Listed entries →
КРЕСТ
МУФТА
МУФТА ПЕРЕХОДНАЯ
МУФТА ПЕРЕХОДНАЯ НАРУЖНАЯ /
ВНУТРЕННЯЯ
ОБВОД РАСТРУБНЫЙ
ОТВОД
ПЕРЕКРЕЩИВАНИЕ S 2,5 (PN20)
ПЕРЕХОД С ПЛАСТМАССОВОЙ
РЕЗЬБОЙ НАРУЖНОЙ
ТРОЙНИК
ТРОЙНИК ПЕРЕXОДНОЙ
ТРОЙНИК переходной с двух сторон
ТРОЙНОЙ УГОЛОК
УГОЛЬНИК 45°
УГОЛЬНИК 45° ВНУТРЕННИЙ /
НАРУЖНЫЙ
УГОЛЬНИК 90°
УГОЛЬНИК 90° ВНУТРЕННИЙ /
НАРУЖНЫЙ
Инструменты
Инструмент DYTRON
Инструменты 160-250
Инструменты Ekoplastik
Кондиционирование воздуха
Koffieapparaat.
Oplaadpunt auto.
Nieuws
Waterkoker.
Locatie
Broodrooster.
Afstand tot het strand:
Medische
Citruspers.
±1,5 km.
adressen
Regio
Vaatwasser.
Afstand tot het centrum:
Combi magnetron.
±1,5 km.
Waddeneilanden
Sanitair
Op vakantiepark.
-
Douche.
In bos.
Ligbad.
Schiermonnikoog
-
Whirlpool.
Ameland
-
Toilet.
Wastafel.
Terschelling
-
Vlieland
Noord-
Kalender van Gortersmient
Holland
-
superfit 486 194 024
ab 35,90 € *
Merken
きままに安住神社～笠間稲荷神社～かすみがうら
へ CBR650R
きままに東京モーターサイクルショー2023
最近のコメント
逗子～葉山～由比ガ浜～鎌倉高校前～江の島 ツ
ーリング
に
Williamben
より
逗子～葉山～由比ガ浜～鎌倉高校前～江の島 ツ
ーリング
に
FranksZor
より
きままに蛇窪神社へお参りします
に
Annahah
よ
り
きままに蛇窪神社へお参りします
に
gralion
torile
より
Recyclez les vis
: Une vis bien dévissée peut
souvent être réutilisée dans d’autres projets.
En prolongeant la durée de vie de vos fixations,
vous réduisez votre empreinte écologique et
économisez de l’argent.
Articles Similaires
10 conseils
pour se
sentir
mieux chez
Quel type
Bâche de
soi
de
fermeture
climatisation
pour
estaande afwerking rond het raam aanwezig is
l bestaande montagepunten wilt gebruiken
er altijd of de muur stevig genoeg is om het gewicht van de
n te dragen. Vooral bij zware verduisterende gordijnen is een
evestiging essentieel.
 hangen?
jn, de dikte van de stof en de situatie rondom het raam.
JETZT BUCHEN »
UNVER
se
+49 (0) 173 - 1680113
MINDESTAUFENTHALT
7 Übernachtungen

What this task involves →
For every line of the listing, produce an identical copy.

Output of the task →
КРЕСТ
МУФТА
МУФТА ПЕРЕХОДНАЯ
МУФТА ПЕРЕХОДНАЯ НАРУЖНАЯ /
ВНУТРЕННЯЯ
ОБВОД РАСТРУБНЫЙ
ОТВОД
ПЕРЕКРЕЩИВАНИЕ S 2,5 (PN20)
ПЕРЕХОД С ПЛАСТМАССОВОЙ
РЕЗЬБОЙ НАРУЖНОЙ
ТРОЙНИК
ТРОЙНИК ПЕРЕXОДНОЙ
ТРОЙНИК переходной с двух сторон
ТРОЙНОЙ УГОЛОК
УГОЛЬНИК 45°
УГОЛЬНИК 45° ВНУТРЕННИЙ /
НАРУЖНЫЙ
УГОЛЬНИК 90°
УГОЛЬНИК 90° ВНУТРЕННИЙ /
НАРУЖНЫЙ
Инструменты
Инструмент DYTRON
Инструменты 160-250
Инструменты Ekoplastik
Кондиционирование воздуха
Koffieapparaat.
Oplaadpunt auto.
Nieuws
Waterkoker.
Locatie
Broodrooster.
Afstand tot het strand:
Medische
Citruspers.
±1,5 km.
adressen
Regio
Vaatwasser.
Afstand tot het centrum:
Combi magnetron.
±1,5 km.
Waddeneilanden
Sanitair
Op vakantiepark.
-
Douche.
In bos.
Ligbad.
Schiermonnikoog
-
Whirlpool.
Ameland
-
Toilet.
Wastafel.
Terschelling
-
Vlieland
Noord-
Kalender van Gortersmient
Holland
-
superfit 486 194 024
ab 35,90 € *
Merken
きままに安住神社～笠間稲荷神社～かすみがうら
へ CBR650R
きままに東京モーターサイクルショー2023
最近のコメント
逗子～葉山～由比ガ浜～鎌倉高校前～江の島 ツ
ーリング
に
Williamben
より
逗子～葉山～由比ガ浜～鎌倉高校前～江の島 ツ
ーリング
に
FranksZor
より
きままに蛇窪神社へお参りします
に
Annahah
よ
り
きままに蛇窪神社へお参りします
に
gralion
torile
より
Recyclez les vis
: Une vis bien dévissée peut
souvent être réutilisée dans d’autres projets.
En prolongeant la durée de vie de vos fixations,
vous réduisez votre empreinte écologique et
économisez de l’argent.
Articles Similaires
10 conseils
pour se
sentir
mieux chez
Quel type
Bâche de
soi
de
fermeture
climatisation
pour
estaande afwerking rond het raam aanwezig is
l bestaande montagepunten wilt gebruiken
er altijd of de muur stevig genoeg is om het gewicht van de
n te dragen. Vooral bij zware verduisterende gordijnen is een
evestiging essentieel.
 hangen?
jn, de dikte van de stof en de situatie rondom het raam.
JETZT BUCHEN »
UNVER
se
+49 (0) 173 - 1680113
MINDESTAUFENTHALT
7 Übernachtungen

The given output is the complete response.